The problem is that what we know is, LL(1) grammar is the subset of LR grammar. That is, if a grammar is LL(1), it should be SLR,LR,CLR,LALR.. everything. LL(1) comes the lowest in the grammar hierarchy.

But this is not true in this case. And hence the doubt.

--
With Regards,
Mayur.

[Mayur Mahrotri]

And also, if this grammar is not SLR(1), then this means that SLR parser cannot even pass a language which contains only two possible strings {ab,ba}. !!

--
With Regards,
Mayur.

[Sagar Joshi]

first of all ll1 is not a subset of SLR(1)!!! There are some grammars which are slr(1) but not LL(1)

 

I have attached a venn diag of diff grammars given venkat sir.

For SLR(1) grammar with only possible strings will be

S - ab | ba

[Mayur Mahrotri]

Hi Sagar,

What i meant was, the given grammar which is

S->AaAb | BbBa
A->epsilon
B->epsilon, generates only two strings {ab,ba}. How can such a grammar be not parsed by SLR parser?

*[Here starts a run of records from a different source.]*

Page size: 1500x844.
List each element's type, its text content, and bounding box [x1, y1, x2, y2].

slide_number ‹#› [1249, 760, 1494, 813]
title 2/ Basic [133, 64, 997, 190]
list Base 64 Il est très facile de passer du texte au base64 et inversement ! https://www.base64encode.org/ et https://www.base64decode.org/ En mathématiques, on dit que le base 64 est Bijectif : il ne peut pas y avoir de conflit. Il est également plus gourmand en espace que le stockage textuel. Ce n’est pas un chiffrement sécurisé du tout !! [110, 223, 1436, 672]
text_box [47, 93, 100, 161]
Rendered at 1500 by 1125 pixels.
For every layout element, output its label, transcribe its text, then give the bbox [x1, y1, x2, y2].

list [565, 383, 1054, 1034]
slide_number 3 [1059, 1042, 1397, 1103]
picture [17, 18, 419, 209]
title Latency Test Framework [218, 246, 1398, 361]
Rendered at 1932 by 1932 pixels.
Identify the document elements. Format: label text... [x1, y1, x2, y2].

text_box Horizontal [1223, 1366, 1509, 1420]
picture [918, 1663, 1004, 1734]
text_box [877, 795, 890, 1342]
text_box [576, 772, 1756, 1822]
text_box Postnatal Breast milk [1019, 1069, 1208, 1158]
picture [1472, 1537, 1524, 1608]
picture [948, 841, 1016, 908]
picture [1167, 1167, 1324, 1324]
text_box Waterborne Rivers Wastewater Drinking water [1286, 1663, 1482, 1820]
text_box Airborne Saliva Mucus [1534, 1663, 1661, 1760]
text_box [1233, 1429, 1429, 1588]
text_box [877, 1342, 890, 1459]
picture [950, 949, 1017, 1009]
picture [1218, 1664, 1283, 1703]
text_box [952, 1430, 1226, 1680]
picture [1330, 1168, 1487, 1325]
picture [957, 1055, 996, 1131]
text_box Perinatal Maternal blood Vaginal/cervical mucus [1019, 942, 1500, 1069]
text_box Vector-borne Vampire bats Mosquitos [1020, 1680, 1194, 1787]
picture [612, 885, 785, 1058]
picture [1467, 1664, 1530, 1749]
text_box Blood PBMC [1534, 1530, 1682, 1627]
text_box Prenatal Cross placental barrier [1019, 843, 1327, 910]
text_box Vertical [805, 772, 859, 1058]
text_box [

Also, I am attaching a document, in which it is clearly given that LL(1) is a subset of SLR(1). [Refer page 7].

I am clear about the doubts now. What happens is, the language is clearly SLR(1), because it generates only two strings and is a finite language. But the grammar which represents any language can be written in thousands of ways.

Thus, the representation of the grammar may not be SLR(1), but the language can be.

Thus, the language, represented by LL(1) can all be represented by SLR(1).

Refer this link. It'll almost clear all doubts.

http://stackoverflow.com/questions/475949/how-to-determine-whether-a-grammar-is-ll1-lr0-slr1

--
With Regards,
Mayur.